Ce n’est pas déprécier les admirables photographies de Bertrand Carrière que de considérer les textes de Guth Des Prez et de John K. Grande comme leurs dignes compagnons de route. Dans sa recherche des sites marqués durablement par le conflit de 1914-1918, Carrière a trouvé en Des Prez un éclaireur renseigné et d’égale émotion. Quant à Grande, il assume à l’étape de l’éclairage historique un rôle tout aussi déterminant d’enrichissant complice. Le résultat ? Une merveille.
En un sens, les photographies sont laissées à elles-mêmes. Pas de bas de vignettes. Aucune présence humaine dans les clichés du versant moderne ; à peine quelques silhouettes anonymes dans ceux de la guerre elle-même. Les images montrent tout simplement les traces émouvantes que le passage des ans, à son gré, respecte ou enfouit. Ici, les ornières dont on ne sait si elles trahissent la menace d’un blindé ou la banalité d’un pacifique tracteur. Là, un arbre qui ne dit rien, mais qui se souvient de tout. Grande a donc raison d’imputer à l’appareil photo de Carrière une sensibilité d’ordre archéologique : tout lui est bon, arbre, ruines ou reconstruction, pour recréer et dénoncer l’horreur éternelle de la guerre. Il n’est plus utile, face aux cris silencieux de la nature, de jurer que ce sera « la der de der » ou de s’enquérir du nom du vainqueur : la guerre, à un siècle de distance, n’est toujours et à jamais que crime, haine, inhumanité.

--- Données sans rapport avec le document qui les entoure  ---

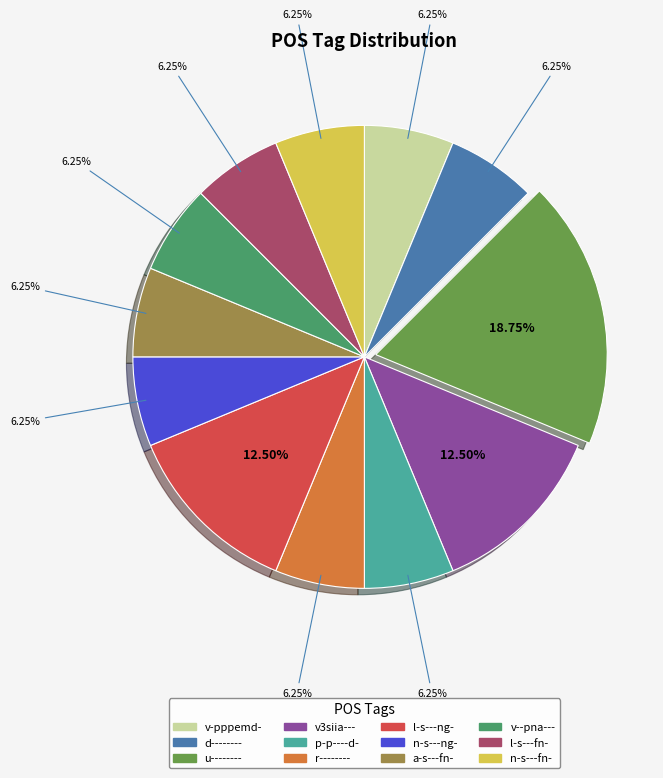

Is there a majority slice in this chart?

No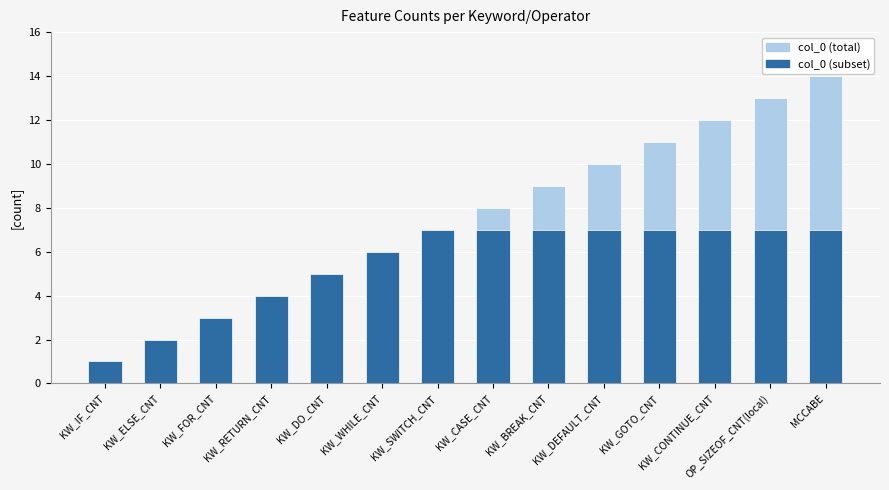

What is the difference between the maximum and minimum values in the col_0 (total) series?

13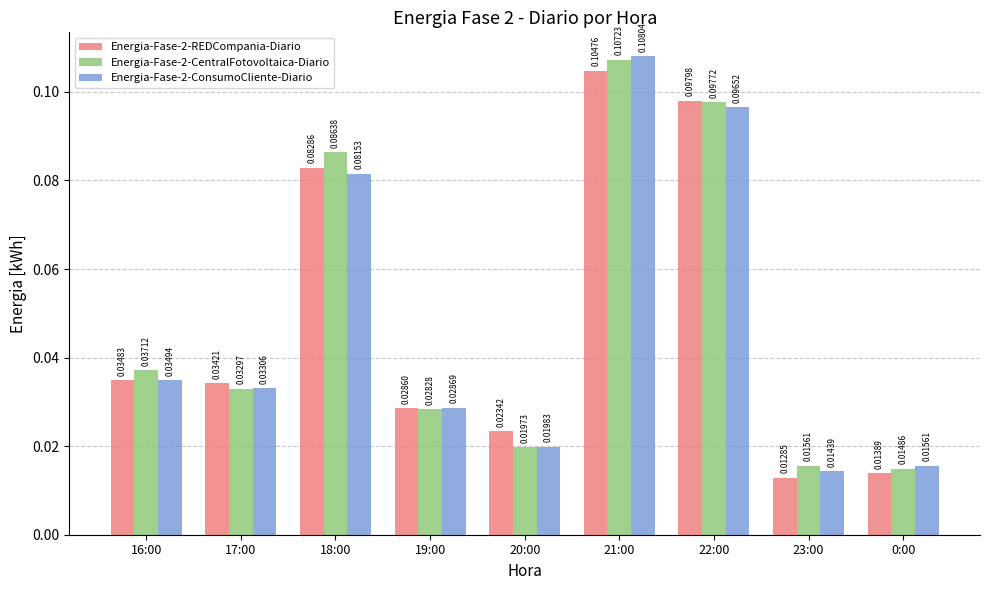

Does the chart contain any negative values?

No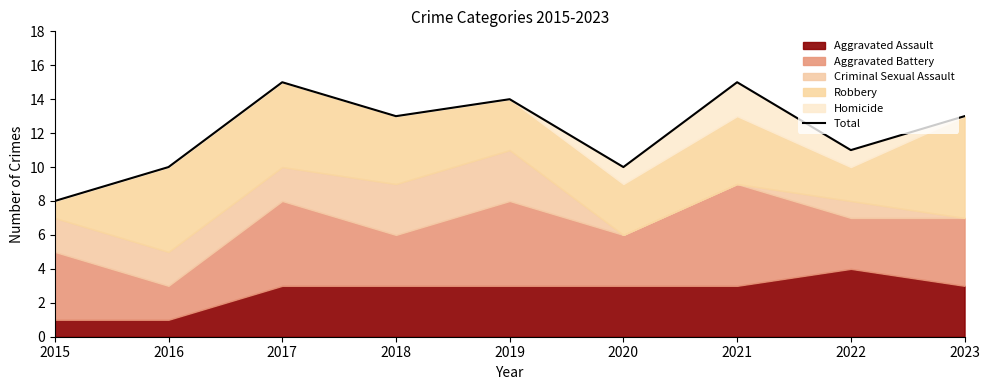

Reading left to right, list all the values displayed in this chart.

8	10	15	13	14	10	15	11	13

Il est particulièrement frappant que la rencontre de trois convergentes sensibilités doive autant au hasard. Qu’un album contenant des photographies prises pendant la Grande Guerre tombe entre les mains d’un homme capable de l’apprécier, c’était déjà inespéré. Que ce hasard se double d’un contact également inopiné entre un photographe en mal d’informations et un conteur amplement pourvu des connaissances souhaitées, c’était ajouter à l’improbable. Et qu’un spécialiste de l’histoire de l’art aussi renseigné que l’est Grande puisse saisir au vol le mandat de donner son sens éternel au parallèle réussi par Carrière et Des Prez, c’était, une fois encore, parier sur le moins certain. Apprécions à sa valeur une aussi rare conjoncture.